Top of Records

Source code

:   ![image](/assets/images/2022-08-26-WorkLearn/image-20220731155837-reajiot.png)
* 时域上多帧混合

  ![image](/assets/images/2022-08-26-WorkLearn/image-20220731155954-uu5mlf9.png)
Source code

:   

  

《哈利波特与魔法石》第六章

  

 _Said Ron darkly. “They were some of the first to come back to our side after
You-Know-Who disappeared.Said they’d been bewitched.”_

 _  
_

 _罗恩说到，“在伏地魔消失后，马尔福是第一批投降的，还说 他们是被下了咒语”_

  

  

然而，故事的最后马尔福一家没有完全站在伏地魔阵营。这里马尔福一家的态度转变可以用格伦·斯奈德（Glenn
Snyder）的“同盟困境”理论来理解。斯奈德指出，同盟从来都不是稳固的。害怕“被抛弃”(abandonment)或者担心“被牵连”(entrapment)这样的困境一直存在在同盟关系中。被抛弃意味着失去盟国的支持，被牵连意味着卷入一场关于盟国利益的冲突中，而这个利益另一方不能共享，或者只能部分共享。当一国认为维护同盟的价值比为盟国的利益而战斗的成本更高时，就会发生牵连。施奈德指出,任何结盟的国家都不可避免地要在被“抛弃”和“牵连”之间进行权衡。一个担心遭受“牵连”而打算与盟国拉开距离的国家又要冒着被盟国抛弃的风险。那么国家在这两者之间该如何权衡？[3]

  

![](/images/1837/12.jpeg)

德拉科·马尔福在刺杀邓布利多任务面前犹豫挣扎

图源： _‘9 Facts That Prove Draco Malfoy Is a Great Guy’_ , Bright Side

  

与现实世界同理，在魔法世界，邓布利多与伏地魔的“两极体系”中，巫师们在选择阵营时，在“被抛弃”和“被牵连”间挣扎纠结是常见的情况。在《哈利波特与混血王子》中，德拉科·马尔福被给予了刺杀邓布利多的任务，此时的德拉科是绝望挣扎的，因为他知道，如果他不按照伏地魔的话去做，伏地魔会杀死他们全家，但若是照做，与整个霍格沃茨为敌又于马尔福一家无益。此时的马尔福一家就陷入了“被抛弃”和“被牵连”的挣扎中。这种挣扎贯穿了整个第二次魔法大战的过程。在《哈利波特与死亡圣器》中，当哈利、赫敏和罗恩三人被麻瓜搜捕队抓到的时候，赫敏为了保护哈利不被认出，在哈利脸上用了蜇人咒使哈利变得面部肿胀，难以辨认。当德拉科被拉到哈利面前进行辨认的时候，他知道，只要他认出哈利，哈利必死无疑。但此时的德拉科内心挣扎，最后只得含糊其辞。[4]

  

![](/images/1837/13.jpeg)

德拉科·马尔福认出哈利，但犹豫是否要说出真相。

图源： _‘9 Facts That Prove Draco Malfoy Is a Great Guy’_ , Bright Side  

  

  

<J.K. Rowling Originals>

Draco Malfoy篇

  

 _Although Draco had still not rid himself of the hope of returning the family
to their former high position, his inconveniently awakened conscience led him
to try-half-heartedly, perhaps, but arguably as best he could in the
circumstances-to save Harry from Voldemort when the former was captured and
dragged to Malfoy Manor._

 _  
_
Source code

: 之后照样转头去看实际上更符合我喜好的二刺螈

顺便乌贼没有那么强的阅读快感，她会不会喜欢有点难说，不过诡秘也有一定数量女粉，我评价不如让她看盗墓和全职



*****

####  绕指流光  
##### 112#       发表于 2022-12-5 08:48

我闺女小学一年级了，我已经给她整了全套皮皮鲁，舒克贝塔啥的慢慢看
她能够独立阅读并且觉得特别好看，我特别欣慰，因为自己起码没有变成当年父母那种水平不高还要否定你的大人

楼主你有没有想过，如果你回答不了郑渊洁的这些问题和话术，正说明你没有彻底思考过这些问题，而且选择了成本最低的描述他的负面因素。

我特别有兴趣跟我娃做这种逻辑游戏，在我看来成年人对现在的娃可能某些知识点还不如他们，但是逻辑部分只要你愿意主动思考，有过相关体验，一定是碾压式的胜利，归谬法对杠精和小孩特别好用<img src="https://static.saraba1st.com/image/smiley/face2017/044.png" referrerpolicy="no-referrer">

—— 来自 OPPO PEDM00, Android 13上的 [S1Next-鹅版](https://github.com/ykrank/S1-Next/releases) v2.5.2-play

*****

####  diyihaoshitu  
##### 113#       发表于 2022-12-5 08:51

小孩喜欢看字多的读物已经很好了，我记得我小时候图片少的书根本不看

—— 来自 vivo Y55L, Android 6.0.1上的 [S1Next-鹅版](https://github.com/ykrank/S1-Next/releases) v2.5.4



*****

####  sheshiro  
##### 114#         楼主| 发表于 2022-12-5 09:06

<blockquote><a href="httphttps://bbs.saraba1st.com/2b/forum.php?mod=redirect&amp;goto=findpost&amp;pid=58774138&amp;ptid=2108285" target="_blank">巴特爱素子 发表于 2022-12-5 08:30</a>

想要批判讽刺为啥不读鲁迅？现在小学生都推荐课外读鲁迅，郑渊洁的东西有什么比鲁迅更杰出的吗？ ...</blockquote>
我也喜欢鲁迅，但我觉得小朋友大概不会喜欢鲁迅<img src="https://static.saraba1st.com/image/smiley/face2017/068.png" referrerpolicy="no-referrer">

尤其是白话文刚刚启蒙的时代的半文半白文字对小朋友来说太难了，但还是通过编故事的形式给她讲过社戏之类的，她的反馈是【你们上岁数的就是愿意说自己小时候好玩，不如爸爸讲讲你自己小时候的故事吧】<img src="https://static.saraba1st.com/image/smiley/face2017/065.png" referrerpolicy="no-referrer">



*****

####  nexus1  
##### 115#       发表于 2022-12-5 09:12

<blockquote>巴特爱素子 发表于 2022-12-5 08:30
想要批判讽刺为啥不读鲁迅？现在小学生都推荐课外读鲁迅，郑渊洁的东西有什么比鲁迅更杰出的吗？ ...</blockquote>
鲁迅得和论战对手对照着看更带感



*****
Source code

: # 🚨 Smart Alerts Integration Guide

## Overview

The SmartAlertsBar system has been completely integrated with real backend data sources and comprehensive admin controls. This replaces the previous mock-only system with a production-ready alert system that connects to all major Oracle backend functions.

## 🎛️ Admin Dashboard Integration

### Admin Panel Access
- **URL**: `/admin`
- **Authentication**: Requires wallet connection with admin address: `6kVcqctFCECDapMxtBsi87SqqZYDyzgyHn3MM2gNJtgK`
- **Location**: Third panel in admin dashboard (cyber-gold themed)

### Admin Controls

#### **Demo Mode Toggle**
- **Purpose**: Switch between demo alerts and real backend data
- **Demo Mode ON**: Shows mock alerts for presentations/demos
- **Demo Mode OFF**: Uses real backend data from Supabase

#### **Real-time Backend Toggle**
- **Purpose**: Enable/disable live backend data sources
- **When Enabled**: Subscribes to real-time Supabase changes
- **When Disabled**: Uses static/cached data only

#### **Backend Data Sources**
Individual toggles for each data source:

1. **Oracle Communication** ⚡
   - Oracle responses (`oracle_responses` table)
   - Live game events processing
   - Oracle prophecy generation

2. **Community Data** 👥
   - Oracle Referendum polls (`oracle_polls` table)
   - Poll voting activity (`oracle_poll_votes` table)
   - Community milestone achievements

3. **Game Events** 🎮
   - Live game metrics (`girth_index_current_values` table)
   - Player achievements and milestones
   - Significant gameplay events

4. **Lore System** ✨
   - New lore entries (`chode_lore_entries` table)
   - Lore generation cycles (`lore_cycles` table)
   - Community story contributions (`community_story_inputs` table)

Bottom of Records

*Exercise directions*
An exact copy of every entry is what's needed, so retype them all.

*Problem solution*
Source code

:   ![image](/assets/images/2022-08-26-WorkLearn/image-20220731155837-reajiot.png)
* 时域上多帧混合

  ![image](/assets/images/2022-08-26-WorkLearn/image-20220731155954-uu5mlf9.png)
Source code

:   

  

《哈利波特与魔法石》第六章

  

 _Said Ron darkly. “They were some of the first to come back to our side after
You-Know-Who disappeared.Said they’d been bewitched.”_

 _  
_

 _罗恩说到，“在伏地魔消失后，马尔福是第一批投降的，还说 他们是被下了咒语”_

  

  

然而，故事的最后马尔福一家没有完全站在伏地魔阵营。这里马尔福一家的态度转变可以用格伦·斯奈德（Glenn
Snyder）的“同盟困境”理论来理解。斯奈德指出，同盟从来都不是稳固的。害怕“被抛弃”(abandonment)或者担心“被牵连”(entrapment)这样的困境一直存在在同盟关系中。被抛弃意味着失去盟国的支持，被牵连意味着卷入一场关于盟国利益的冲突中，而这个利益另一方不能共享，或者只能部分共享。当一国认为维护同盟的价值比为盟国的利益而战斗的成本更高时，就会发生牵连。施奈德指出,任何结盟的国家都不可避免地要在被“抛弃”和“牵连”之间进行权衡。一个担心遭受“牵连”而打算与盟国拉开距离的国家又要冒着被盟国抛弃的风险。那么国家在这两者之间该如何权衡？[3]

  

![](/images/1837/12.jpeg)

德拉科·马尔福在刺杀邓布利多任务面前犹豫挣扎

图源： _‘9 Facts That Prove Draco Malfoy Is a Great Guy’_ , Bright Side

  

与现实世界同理，在魔法世界，邓布利多与伏地魔的“两极体系”中，巫师们在选择阵营时，在“被抛弃”和“被牵连”间挣扎纠结是常见的情况。在《哈利波特与混血王子》中，德拉科·马尔福被给予了刺杀邓布利多的任务，此时的德拉科是绝望挣扎的，因为他知道，如果他不按照伏地魔的话去做，伏地魔会杀死他们全家，但若是照做，与整个霍格沃茨为敌又于马尔福一家无益。此时的马尔福一家就陷入了“被抛弃”和“被牵连”的挣扎中。这种挣扎贯穿了整个第二次魔法大战的过程。在《哈利波特与死亡圣器》中，当哈利、赫敏和罗恩三人被麻瓜搜捕队抓到的时候，赫敏为了保护哈利不被认出，在哈利脸上用了蜇人咒使哈利变得面部肿胀，难以辨认。当德拉科被拉到哈利面前进行辨认的时候，他知道，只要他认出哈利，哈利必死无疑。但此时的德拉科内心挣扎，最后只得含糊其辞。[4]

  

![](/images/1837/13.jpeg)

德拉科·马尔福认出哈利，但犹豫是否要说出真相。

图源： _‘9 Facts That Prove Draco Malfoy Is a Great Guy’_ , Bright Side  

  

  

<J.K. Rowling Originals>

Draco Malfoy篇

  

 _Although Draco had still not rid himself of the hope of returning the family
to their former high position, his inconveniently awakened conscience led him
to try-half-heartedly, perhaps, but arguably as best he could in the
circumstances-to save Harry from Voldemort when the former was captured and
dragged to Malfoy Manor._

 _  
_
Source code

: 之后照样转头去看实际上更符合我喜好的二刺螈

顺便乌贼没有那么强的阅读快感，她会不会喜欢有点难说，不过诡秘也有一定数量女粉，我评价不如让她看盗墓和全职



*****

####  绕指流光  
##### 112#       发表于 2022-12-5 08:48

我闺女小学一年级了，我已经给她整了全套皮皮鲁，舒克贝塔啥的慢慢看
她能够独立阅读并且觉得特别好看，我特别欣慰，因为自己起码没有变成当年父母那种水平不高还要否定你的大人

楼主你有没有想过，如果你回答不了郑渊洁的这些问题和话术，正说明你没有彻底思考过这些问题，而且选择了成本最低的描述他的负面因素。

我特别有兴趣跟我娃做这种逻辑游戏，在我看来成年人对现在的娃可能某些知识点还不如他们，但是逻辑部分只要你愿意主动思考，有过相关体验，一定是碾压式的胜利，归谬法对杠精和小孩特别好用<img src="https://static.saraba1st.com/image/smiley/face2017/044.png" referrerpolicy="no-referrer">

—— 来自 OPPO PEDM00, Android 13上的 [S1Next-鹅版](https://github.com/ykrank/S1-Next/releases) v2.5.2-play

*****

####  diyihaoshitu  
##### 113#       发表于 2022-12-5 08:51

小孩喜欢看字多的读物已经很好了，我记得我小时候图片少的书根本不看

—— 来自 vivo Y55L, Android 6.0.1上的 [S1Next-鹅版](https://github.com/ykrank/S1-Next/releases) v2.5.4



*****

####  sheshiro  
##### 114#         楼主| 发表于 2022-12-5 09:06

<blockquote><a href="httphttps://bbs.saraba1st.com/2b/forum.php?mod=redirect&amp;goto=findpost&amp;pid=58774138&amp;ptid=2108285" target="_blank">巴特爱素子 发表于 2022-12-5 08:30</a>

想要批判讽刺为啥不读鲁迅？现在小学生都推荐课外读鲁迅，郑渊洁的东西有什么比鲁迅更杰出的吗？ ...</blockquote>
我也喜欢鲁迅，但我觉得小朋友大概不会喜欢鲁迅<img src="https://static.saraba1st.com/image/smiley/face2017/068.png" referrerpolicy="no-referrer">

尤其是白话文刚刚启蒙的时代的半文半白文字对小朋友来说太难了，但还是通过编故事的形式给她讲过社戏之类的，她的反馈是【你们上岁数的就是愿意说自己小时候好玩，不如爸爸讲讲你自己小时候的故事吧】<img src="https://static.saraba1st.com/image/smiley/face2017/065.png" referrerpolicy="no-referrer">



*****

####  nexus1  
##### 115#       发表于 2022-12-5 09:12

<blockquote>巴特爱素子 发表于 2022-12-5 08:30
想要批判讽刺为啥不读鲁迅？现在小学生都推荐课外读鲁迅，郑渊洁的东西有什么比鲁迅更杰出的吗？ ...</blockquote>
鲁迅得和论战对手对照着看更带感



*****
Source code

: # 🚨 Smart Alerts Integration Guide

## Overview

The SmartAlertsBar system has been completely integrated with real backend data sources and comprehensive admin controls. This replaces the previous mock-only system with a production-ready alert system that connects to all major Oracle backend functions.

## 🎛️ Admin Dashboard Integration

### Admin Panel Access
- **URL**: `/admin`
- **Authentication**: Requires wallet connection with admin address: `6kVcqctFCECDapMxtBsi87SqqZYDyzgyHn3MM2gNJtgK`
- **Location**: Third panel in admin dashboard (cyber-gold themed)

### Admin Controls

#### **Demo Mode Toggle**
- **Purpose**: Switch between demo alerts and real backend data
- **Demo Mode ON**: Shows mock alerts for presentations/demos
- **Demo Mode OFF**: Uses real backend data from Supabase

#### **Real-time Backend Toggle**
- **Purpose**: Enable/disable live backend data sources
- **When Enabled**: Subscribes to real-time Supabase changes
- **When Disabled**: Uses static/cached data only

#### **Backend Data Sources**
Individual toggles for each data source:

1. **Oracle Communication** ⚡
   - Oracle responses (`oracle_responses` table)
   - Live game events processing
   - Oracle prophecy generation

2. **Community Data** 👥
   - Oracle Referendum polls (`oracle_polls` table)
   - Poll voting activity (`oracle_poll_votes` table)
   - Community milestone achievements

3. **Game Events** 🎮
   - Live game metrics (`girth_index_current_values` table)
   - Player achievements and milestones
   - Significant gameplay events

4. **Lore System** ✨
   - New lore entries (`chode_lore_entries` table)
   - Lore generation cycles (`lore_cycles` table)
   - Community story contributions (`community_story_inputs` table)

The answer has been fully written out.